Problems with eyewitness testimony in courts continue to raise concerns across the country. In a recent article, Do You Believe What Witnesses See?, the Baltimore Sun explores the unreliability of eyewitness testimony relating to a ruling from the Maryland Court of Appeals regarding Tavon Bomar’s murder conviction.
The trial court’s conviction of Bomar was based primarily on eyewitness testimony from a Detective who described the gunman as a “black male”. The Detective and another eyewitness, a bar patron, picked Bomar from a photo array. The bar patron later recanted his identification, so the trial court relied on the Detective’s testimony to return a guilty finding.
Bomar appealed the trial court’s decision to preclude expert testimony about the unreliability of eyewitness identification. The Maryland Court of Appeals upheld Bomar’s conviction and held that the admission of expert testimony would have confused jurors. In a small concession the Court acknowledge that, “we appreciate that scientific advances have revealed a novel or greater understanding of the mechanics of memory that may not be intuitive to a layperson…thus it is time to make clear that trial courts should recognize these scientific advances in exercising their discretion whether to admit expert testimony in a particular case.”
Social scientists studying human memory and perception for over 20 years have turned much of our understanding of the topic on its head. Perceptual psychology research has proven that the memory does not work like a movie camera. Instead of reliable movie-camera-like playback, the memory is flawed. Memory is prone to contamination. Often contamination results from unintentionally suggestive practices by the investigator.
For instance, lineup procedures or methods of displaying photo arrays cause the witness’s memory to be changed/contaminated to the point that he/she picks the wrong person from the lineup/array and actually imagines and subsequently believes his/her unreliable memory. 60 Minutes interviewed one of the preeminent researchers on this topic, Dr. Gary Wells.
Perceptual limitation as well memory contamination is known to cause eyewitness misidentification. Another cause of faulty eyewitness testimony stems from distraction. In What Clown on a Unicycle? Studying Cellphone Distraction the New York Times Blog commented on a study conducted by researchers at Western Washington University. The study noted that only 8 percent of the participants [eyewitnesses] talking on cell phones accurately observed their surroundings . The study tested whether or not the participants walking through a park observed a unicycling clown ride through its center. One of the researchers, Dr. Hyman, said of the participants that “they put their eyes on things, but they don’t see it”.
Take your own awareness test and see how you do.
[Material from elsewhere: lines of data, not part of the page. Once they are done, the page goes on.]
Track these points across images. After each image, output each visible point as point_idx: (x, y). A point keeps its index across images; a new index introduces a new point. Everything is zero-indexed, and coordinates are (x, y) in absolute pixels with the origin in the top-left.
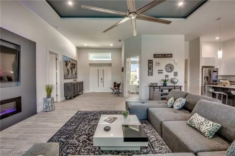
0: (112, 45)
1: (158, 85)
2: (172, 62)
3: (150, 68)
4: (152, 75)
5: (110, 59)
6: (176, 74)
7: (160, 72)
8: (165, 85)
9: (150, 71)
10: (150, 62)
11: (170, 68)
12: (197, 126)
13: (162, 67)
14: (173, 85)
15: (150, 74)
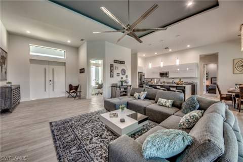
0: (69, 42)
1: (118, 85)
2: (125, 68)
3: (112, 71)
4: (113, 77)
5: (63, 57)
6: (127, 77)
7: (118, 75)
8: (122, 85)
9: (112, 73)
10: (112, 66)
11: (124, 72)
12: (164, 104)
13: (119, 71)
14: (126, 84)
15: (112, 76)
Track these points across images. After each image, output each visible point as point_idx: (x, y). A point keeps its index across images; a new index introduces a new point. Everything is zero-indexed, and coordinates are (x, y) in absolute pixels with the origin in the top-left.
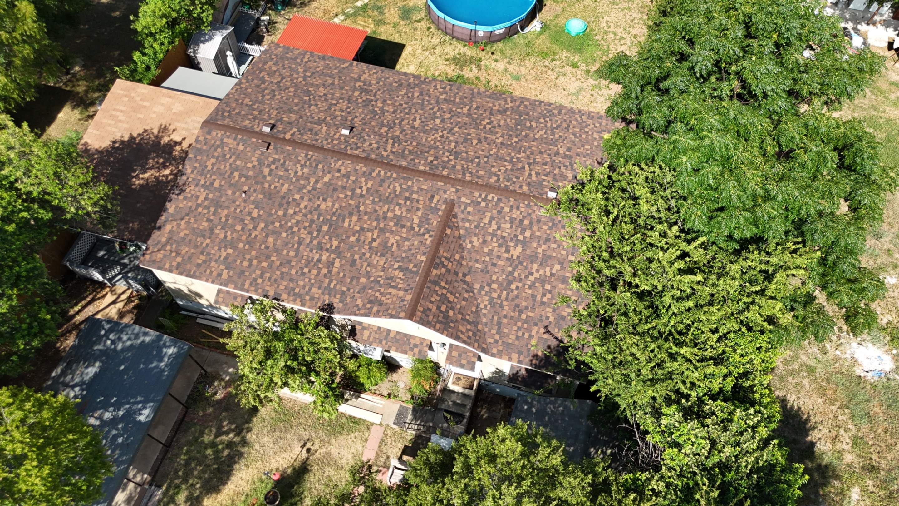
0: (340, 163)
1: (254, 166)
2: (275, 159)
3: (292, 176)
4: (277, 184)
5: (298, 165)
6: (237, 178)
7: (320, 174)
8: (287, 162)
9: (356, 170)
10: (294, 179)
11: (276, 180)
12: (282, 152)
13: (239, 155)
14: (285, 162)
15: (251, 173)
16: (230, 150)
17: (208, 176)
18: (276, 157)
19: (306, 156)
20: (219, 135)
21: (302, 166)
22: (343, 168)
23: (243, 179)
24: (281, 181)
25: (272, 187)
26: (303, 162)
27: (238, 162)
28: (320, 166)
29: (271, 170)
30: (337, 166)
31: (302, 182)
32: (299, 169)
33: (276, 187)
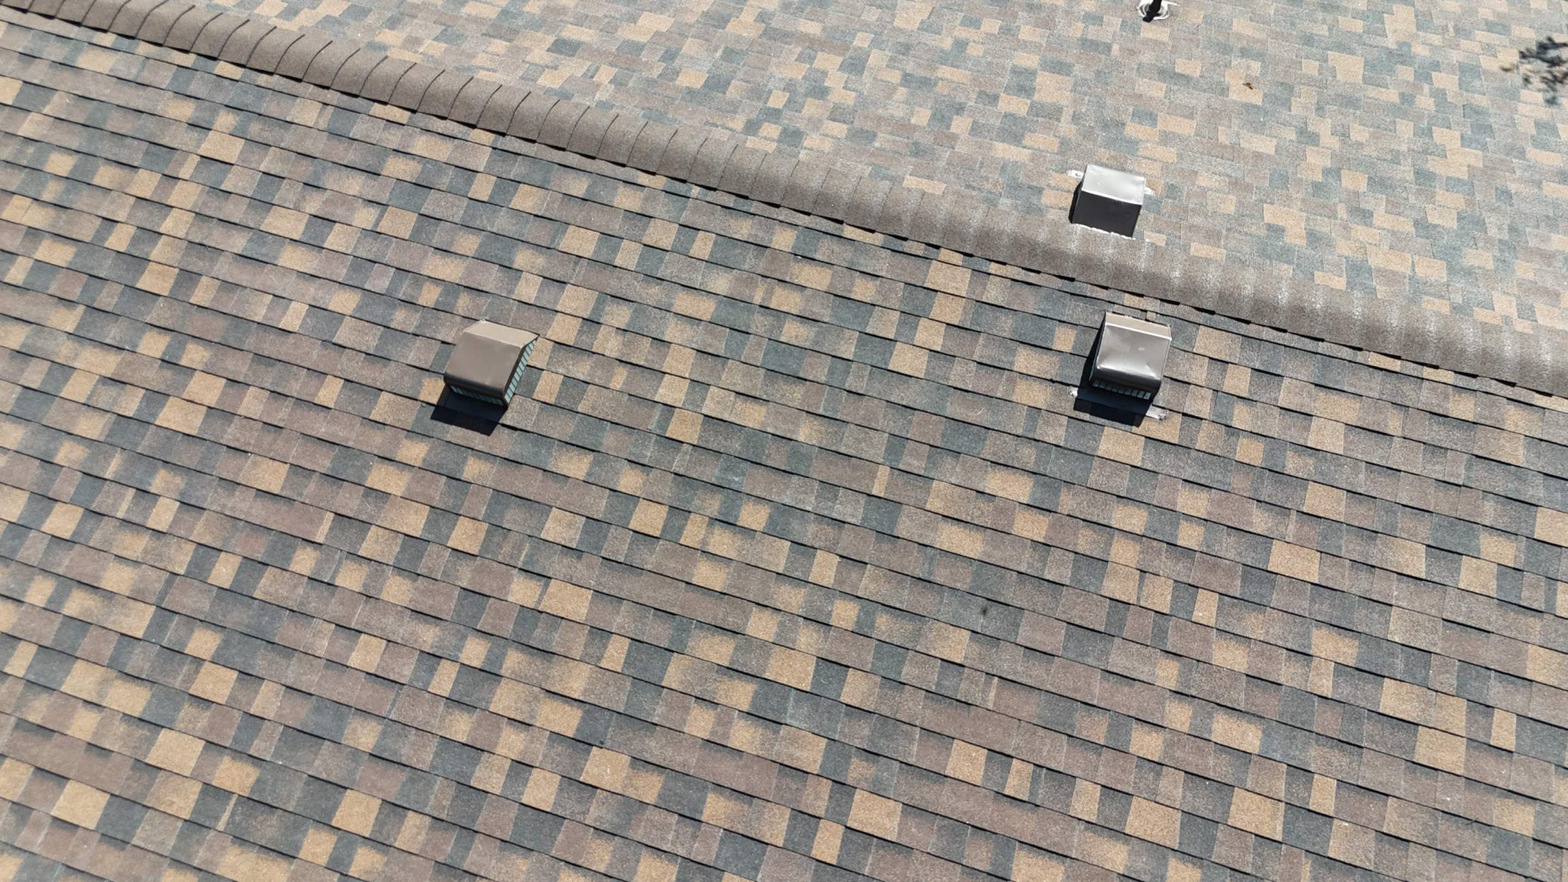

The limited ability of eyewitnesses to observe accurately coupled with memory fragility becomes highly problematic when eyewitness misidentifications cause wrongful convictions. This is why the Pennsylvania Innocence Project advocates for changes in eyewitness cases, including giving instructions to the witness to minimize the likelihood of a misidentification and the admission of expert testimony on the vagaries of eyewitness identification at trials.